Fluids & Structural Mechanics > CM Projects > Turbomachinery & Vehicle Analysis (TVA)

Figure 1:

This is an example (c. 2001) of a fully coupled analysis of a complex, three blade row pumpjet. In these types of simulations the nominally axisymmetric hull flow is coupled to the three-dimensional flow through each blade row in a technique that we refer to as a powering iteration. The only inputs to a powering iteration are geometry, vehicle speed, and shaft rpm. The result of a powering iteration is a detailed picture of the time-mean performance of the propulsor at the specified advance ratio from which multiple forcing functions can be extracted for structural integrity and acoustic performance predictions. Also shown in this figure are comparisons of the three-dimensional blade row simulations with oil paint flow visualization of the unit operating in the Garfield Thomas Water Tunnel. Powering iterations are performed routinely as part of ARL’s propulsor design methodology.

Figure 2:

This figure shows an example of a more sophisticated form of a powering iteration (c. 2005). In this case, the hull is not a body of revolution and the propulsion pumps are deeply embedded within internal ducting. For this type of configuration, the powering iteration couples the three-dimensional hull flow with two mixed flow pumps each consisting of a rotor and a stator. The result is a detailed picture of the pump behavior when installed within the hull and ingesting the flow from the hull boundary layer. From these calculations one also gets a detailed picture of the hydrodynamic loads on the hull under powered conditions. Examining off-design conditions during maneuvers is also readily performed to examine, among other things, the tendency for pump starvation under severe conditions. Once again these types of simulations can be done as part of the pump design process.

Figure 3:

This figure is an example of validation exercise for a submerged, unpowered vehicle under off-design conditions (c. 2005).

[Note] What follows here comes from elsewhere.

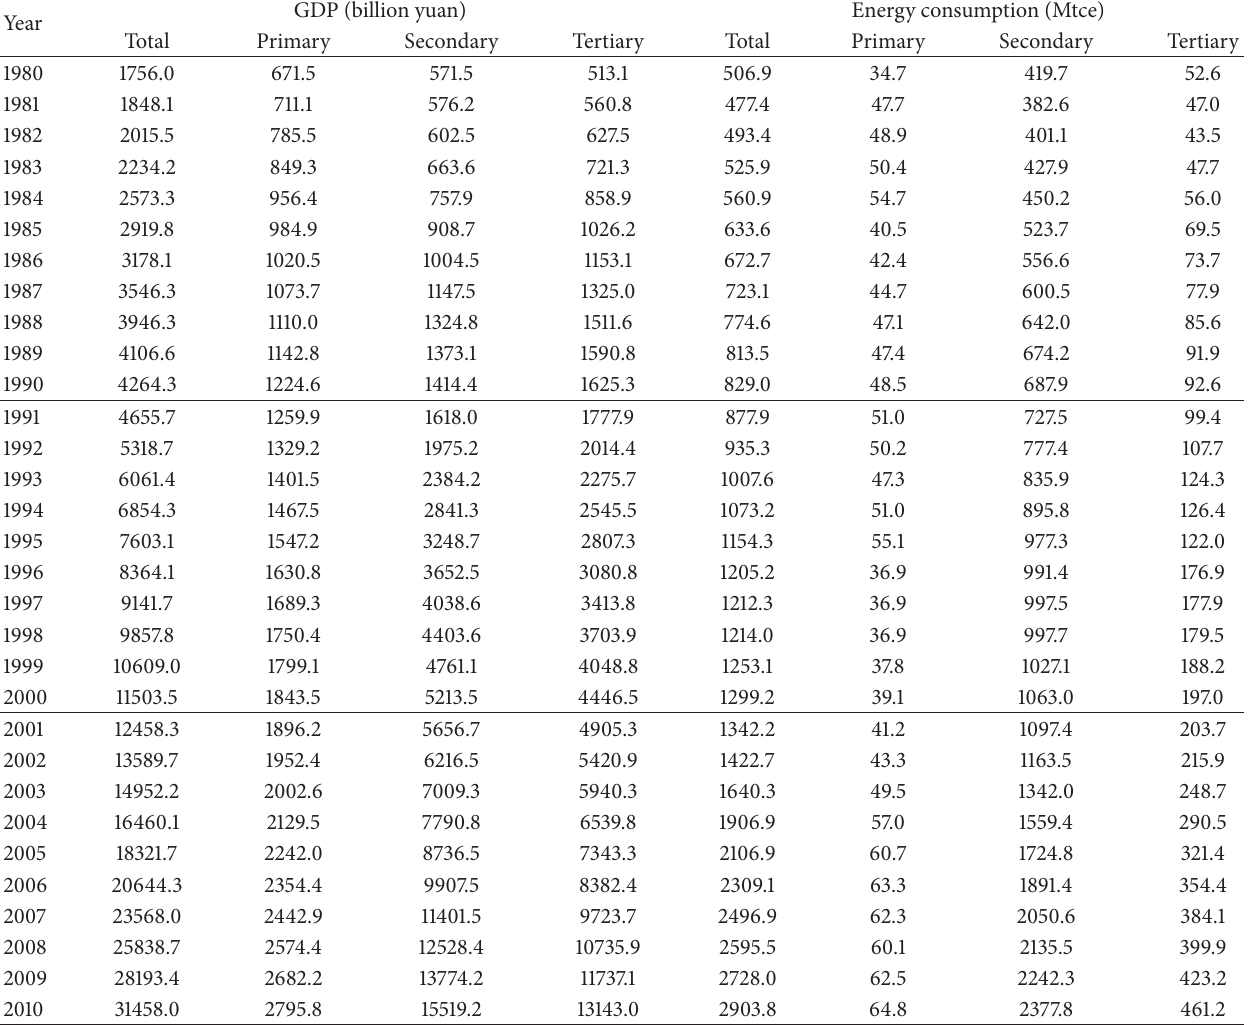
Table 1: China’s GDP and energy consumption by industrial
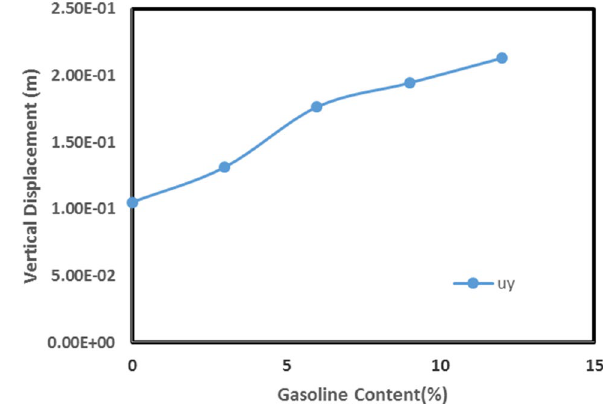
Fig. 23 Settlement changes for soil with different contamination amounts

The vehicle is ONR Body-1 and the experimental data was taken at NSWC-CD. This particular simulation is an example of the use of overset mesh techniques to resolve geometric components and/or volumetric flow features. The left image shows surface static pressure contours and particle paths for ONR Body-1 at 12º of yaw. The particle paths illustrate the roll-up of the sail vortex and two hull vortices which are clearly evident on the mid-body slice showing contours of axial velocity. Shown on the right is a sample comparison between flow simulation results and measured data for the net transverse force and yaw moment over an 18º range of yaw angle.

Figure 4:

This figure shows the flexibility of the overset approach for simulating the flow field around very complex hull forms (c. 2004). The vehicle is the Infante UUV (upper left). This UUV has multiple control surfaces, ducted thrusters, various masts/antennas, and three tunnel thrusters all of which are evident in the CAD definition shown at the lower left. The upper right image shows the surface overset mesh for the fully appended vehicle. At the lower right the resulting flow field corresponding to a subset of the appendages is shown. The figure shows surface static pressure and particle paths for some flow particles ingested by the tunnel thrusters. Overset meshing is ideal for these types of stripping analyses of complex hulls. This is because, with overset, one can readily build-up an increasingly complex geometry while ensuring very high grid quality on each individual geometric component.

Figure 5:

This is an example of a non-Navy application of ARL’s turbomachinery and vehicle analysis flow simulation capability (c. 2006). These images show the flow around a non-lethal ring airfoil projectile (right) and its sabot (left). In this analysis the aerodynamic loads on the components were the metric of interest. For the ring airfoil projectile, multiple conditions were examined consisting of different magnitudes of cross winds and different projectile rotation rates from barrel rifling.

Figure 6:

This is another example of a non-Navy application of ARL’s computational toolset. This effort involved predicting the acoustic performance of a miniature unmanned air vehicle (c. 2006). The primary metrics from the CFD analyses, therefore, were acoustic forcing functions. The flow simulations involved powering iterations under various hovering and non-hovering conditions. The powering iterations coupled the three-dimensional duct and strut flow (lower left) with the detailed three-dimensional rotor flow (lower right). The downstream stator was modeled throughout using equivalent volumetric body forces reverse-engineered from the blade geometry.

Figure 7:

This figure shows two biomedical applications of ARL’s in-house turbomachinery analysis capability. Both are ventricular assist devices (VAD), i.e., blood pumps. The left image is an axial flow VAD; the right image is a magnetically-levitated Tesla VAD. An important hydrodynamic metric for the simulation of both devices is efficiency, i.e., the energy rise across the pump as a function of the work input. Efficiency is a universal concern in all turbomachinery design. However, for these types of devices, a very unique forcing function related to hemolysis (or blood damage) is also extracted from the simulations. An estimate of hemolysis is as important as efficiency for any VAD design.